Staff at UW-Madison’s Division of Information Technology were busy exposing, tracking and marking potential vulnerability, and that effort has just begun.

by George Hesselberg, McClatchy News Service / April 11, 2014

Heartbleed has caused headaches in the Internet security world, private and public, and the fix is in at UW-Madison, the host of many potential targets.

State computer officials said their systems were not vulnerable, and the security of online filing of income tax forms is not threatened, either.

Staff at UW-Madison’s Division of Information Technology were busy exposing, tracking and marking potential vulnerability Tuesday and Wednesday, and that effort has just begun, said spokesman Brian Rust.

The Heartbleed bug can allow remote attackers to obtain sensitive information from memory, exploiting a security hole to reveal secret keys, usernames and passwords and other data.

The threat means that “anyplace you expect there to be a secure connection” may in fact not be secure, Rust said.

“They were applying patch software to systems campuswide,” he said of the DoIT technicians. Once the patch is applied to open secure socket layer (OpenSSL) software, the systems must be rebooted, then the vulnerability is assessed.

The bug did not affect any of UW-Madison’s major systems, such as course management, personnel and student registration.

“There were a number of servers we determined last night had this vulnerability, so we addressed them this morning and rebooted,” he said.

This was a check for vulnerability, not for the evidence an attack had occurred, he stressed.

“I suppose it is more the equivalent of leaving a door unlocked that someone with malicious intent could enter and take advantage of,” he said, adding that “there is also the mystery in that you may not even know if that had happened.”
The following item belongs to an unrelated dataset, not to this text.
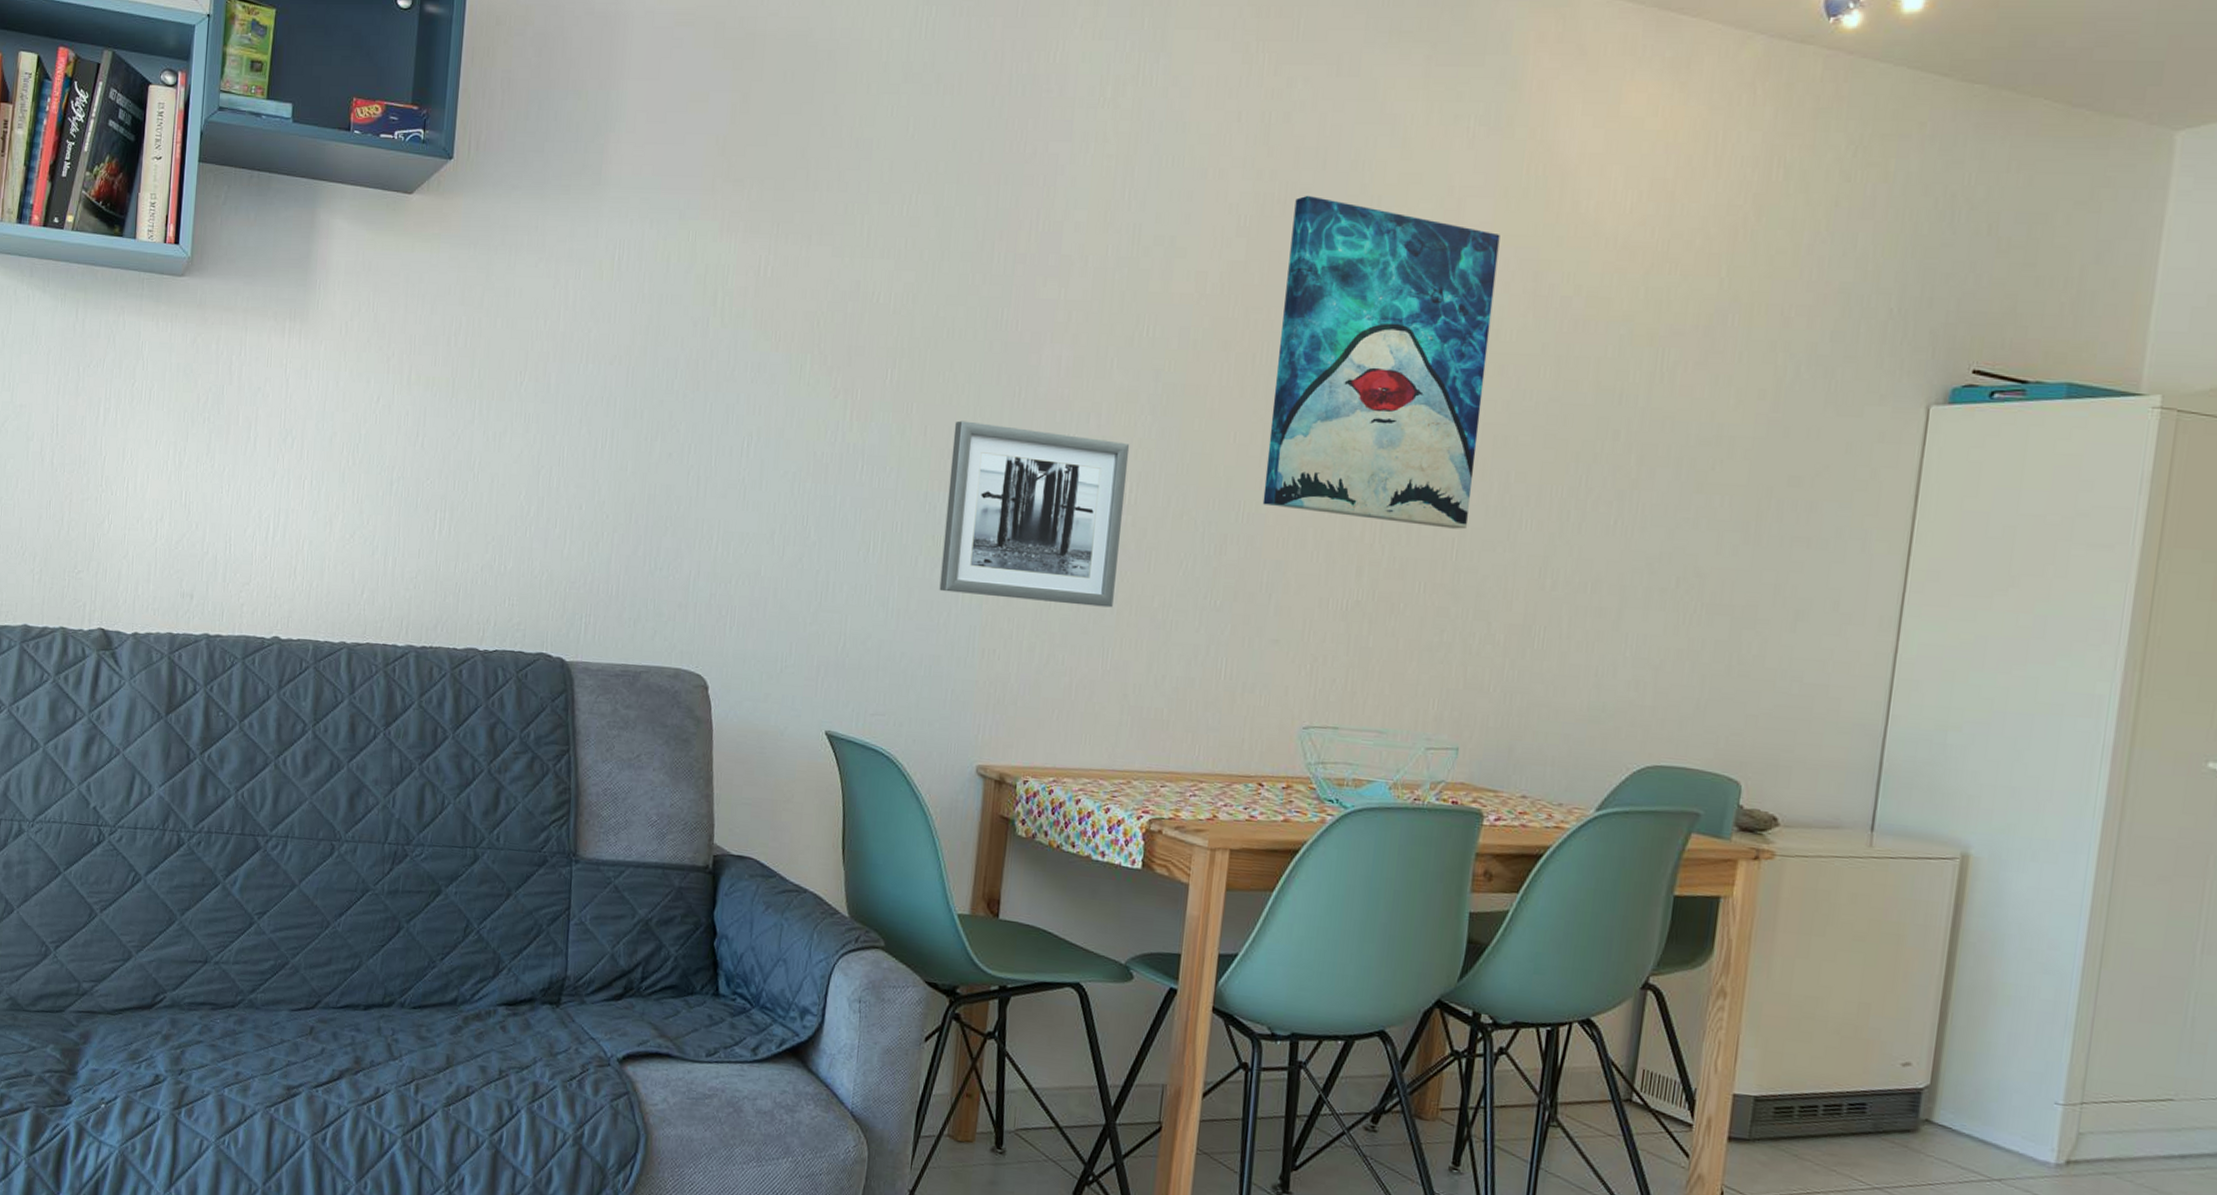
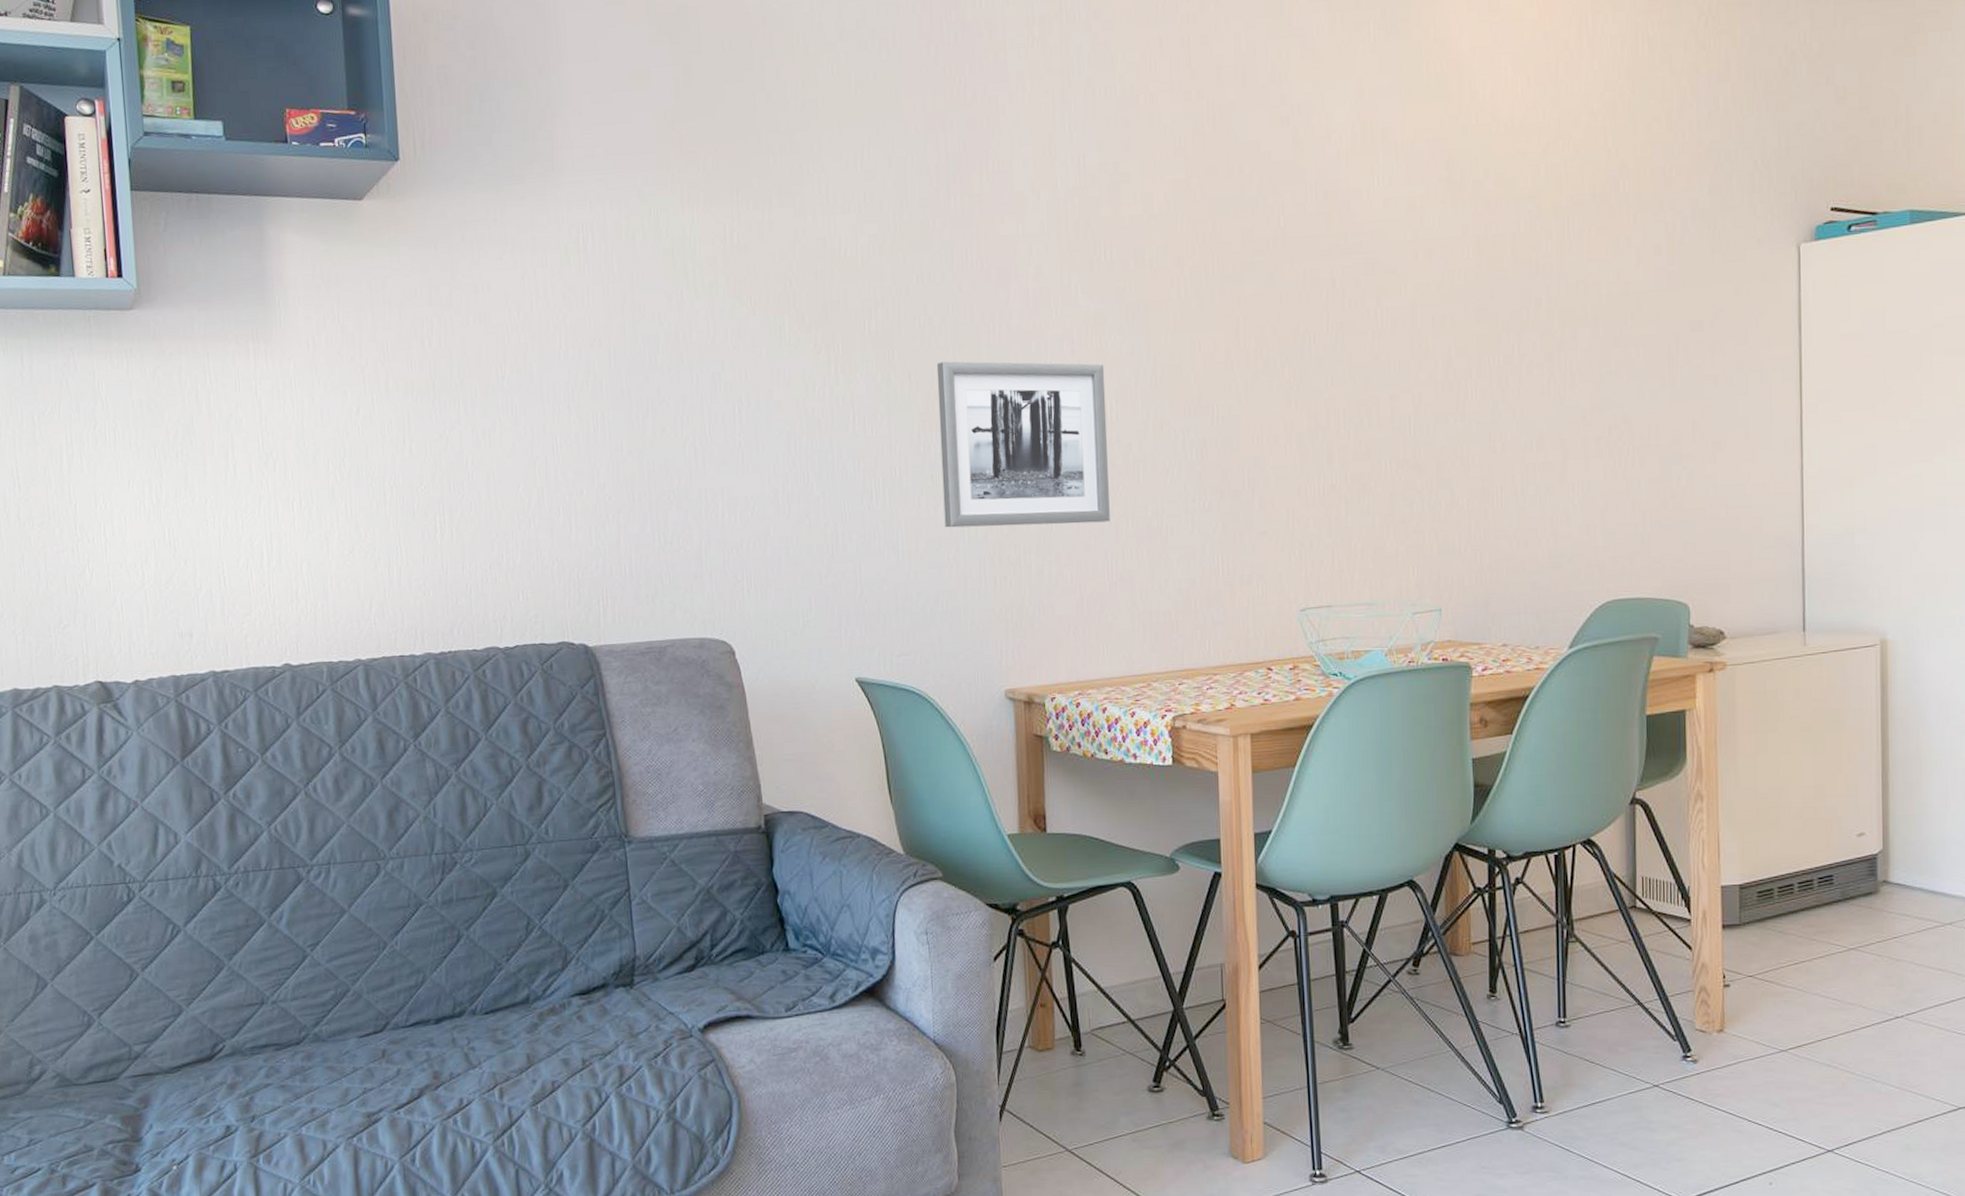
wall art: present [1262,195,1500,530] -> none [1223,110,1420,408]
A “couple dozen” servers were found to be vulnerable in the central system, he said, but that may be misleading, because there may be more than one potentially vulnerable site on each server. There are numerous servers managed by a variety of departments on campus.

The average user at this time does not need to be concerned about the software patch, but that may change, he said.
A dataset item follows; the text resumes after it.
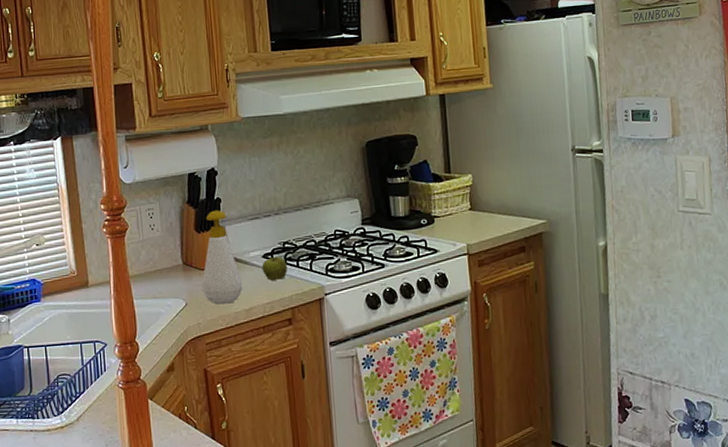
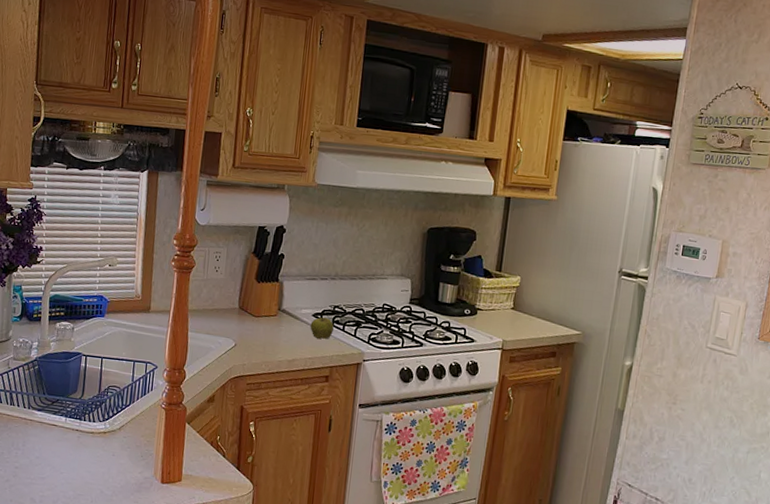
soap bottle: present [201,210,242,304] -> none [252,264,290,352]

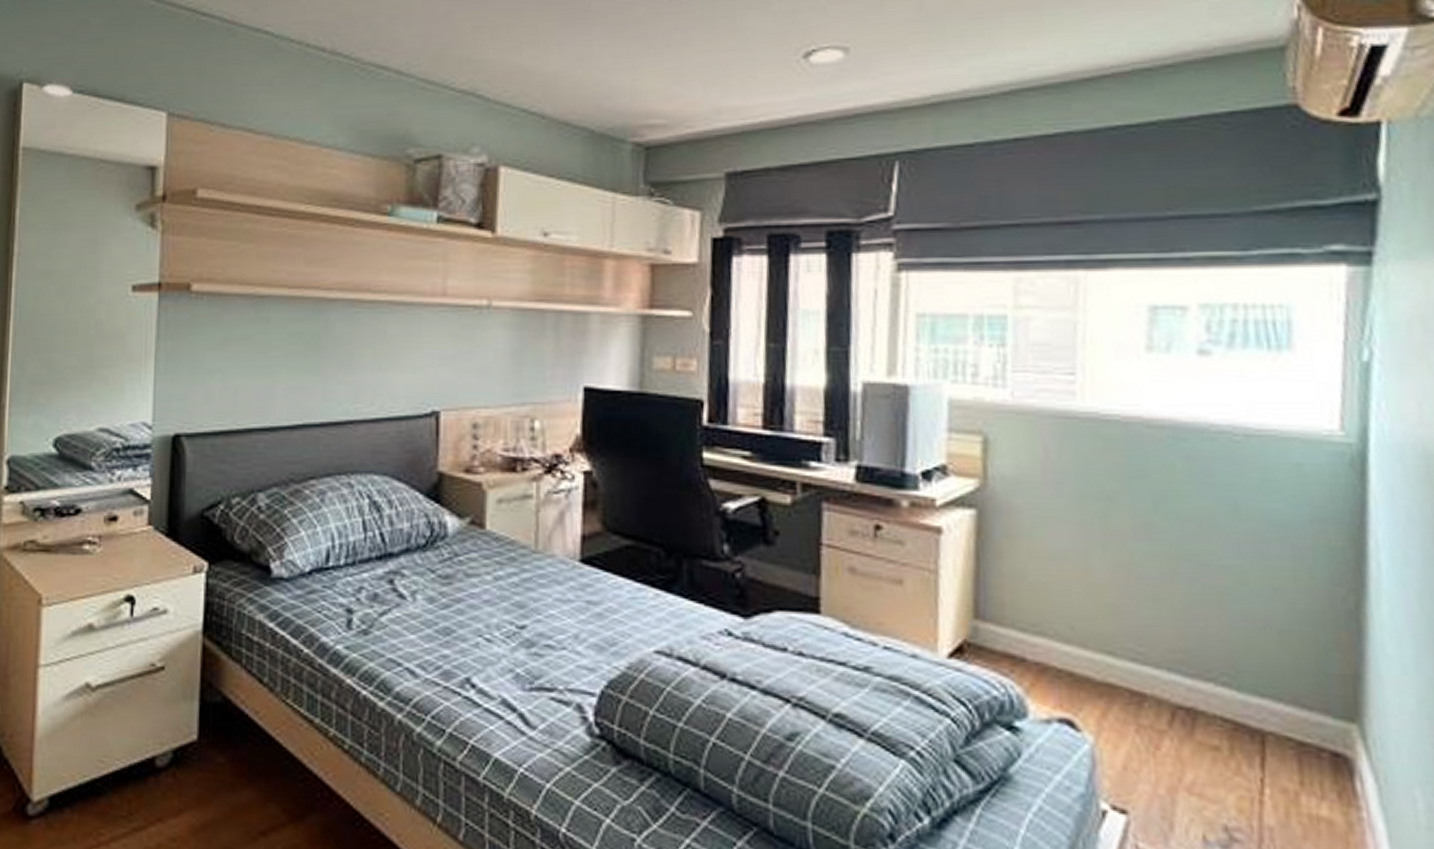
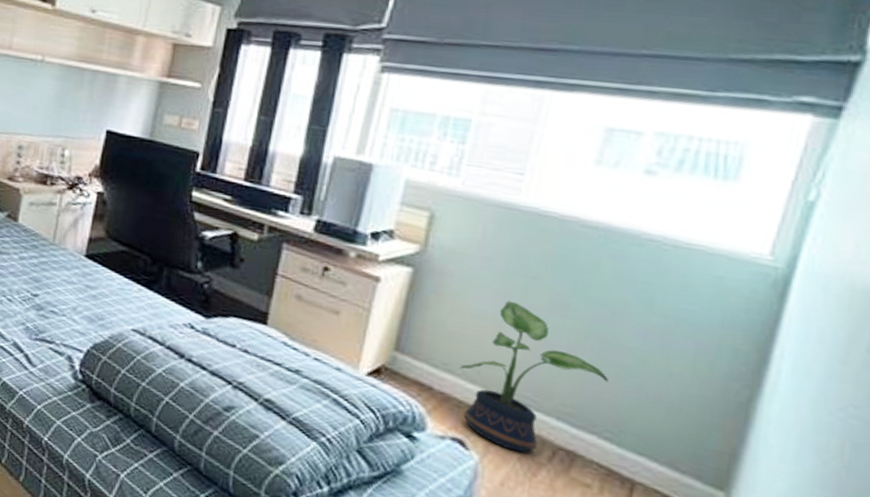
potted plant: none [1051,531,1212,722] -> present [460,300,608,453]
“I would maybe wait to make any online purchases,” he advised.

Students, faculty and staff have not been advised to change passwords, he said. “Until or unless there is a known intrusion, the vulnerability is just that.”

The city of Madison was doing similar patching of its systems Wednesday. It notified city employees that email and other systems were expected to be down for about an hour around midday.

At the state Department of Revenue, which is experiencing crunch time from people filing income tax returns online, a department spokeswoman said servers that offer online tax filing were not affected by this vulnerability.

“The Wisconsin Department of Revenue advises taxpayers that they can continue to file their tax returns as they normally would through Wisconsin e-file,” said Jennifer Western, assistant deputy secretary.

Stephanie Marquis, communications director at the Department of Administration, said that statewide “we have not identified any issues related to the Heartbleed bug. ... The version of security software that we are running is not susceptible to this bug. As a precaution, all of the IT security professionals at the agencies are continually monitoring for this bug.”

©2014 The Wisconsin State Journal (Madison, Wis.)